Avgerinos I., Papanastasiou G., Karagiannis T., Michailidis T., Liakos A., Mainou M., Matthews DR., Tsapas A., Bekiari E.
We performed a systematic review and meta-analysis of randomized controlled trials to assess the efficacy and safety of the novel, ultra-rapid-acting insulins aspart and lispro in adults with type 1 or type 2 diabetes. Our primary outcome was change in HbA1c from baseline. We additionally assessed eight efficacy and six safety endpoints. We calculated weighted mean differences (WMD) for continuous outcomes and odds ratios (ORs) for dichotomous outcomes, alongside 95% confidence intervals (CIs). We additionally assessed statistical heterogeneity among studies with the I2 statistic, considering values greater than 60% as indicative of substantial heterogeneity.

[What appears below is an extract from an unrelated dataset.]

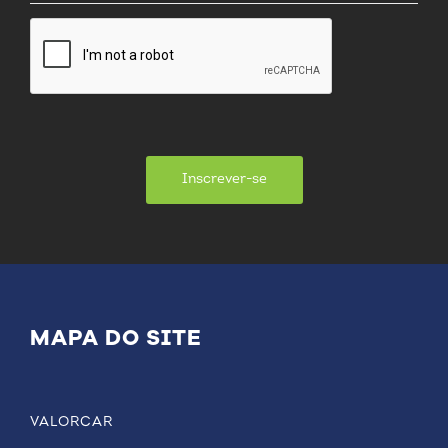
Inscrever-se
MAPA DO SITE
VALORCAR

Nine studies comprising 5931 patients were included in the systematic review; eight active-controlled studies could be synthesized in terms of a meta-analysis. Treatment with ultra-rapid-acting insulins had a similar effect on change in HbA1c compared with rapid-acting insulins (WMD -0.02%, 95% CI -0.08 to 0.05, I2 = 61% for patients with type 1 diabetes and -0.02%, 95% CI -0.09 to 0.04, I2 = 19% for patients with type 2 diabetes). Similarly, no difference was evident in terms of change in fasting plasma glucose, self-measured plasma glucose, body weight, basal or bolus insulin dose, incidence of serious adverse events and hypoglycaemia. Compared with rapid-acting insulins, ultra-rapid-acting insulins reduced 1- and 2-hour postprandial glucose (PPG) increment based on a liquid meal test, both in patients with type 1 and type 2 diabetes (WMD -0.94 mmol/L, 95% CI -1.17 to -0.72, I2 = 0% and -0.56 mmol/L, 95% CI -0.79 to -0.32, I2 = 0%, respectively, for change in 1-hour PPG increment). In conclusion, ultra-rapid-acting insulins were as efficacious and safe as rapid-acting insulins, showing a favourable effect solely on PPG control.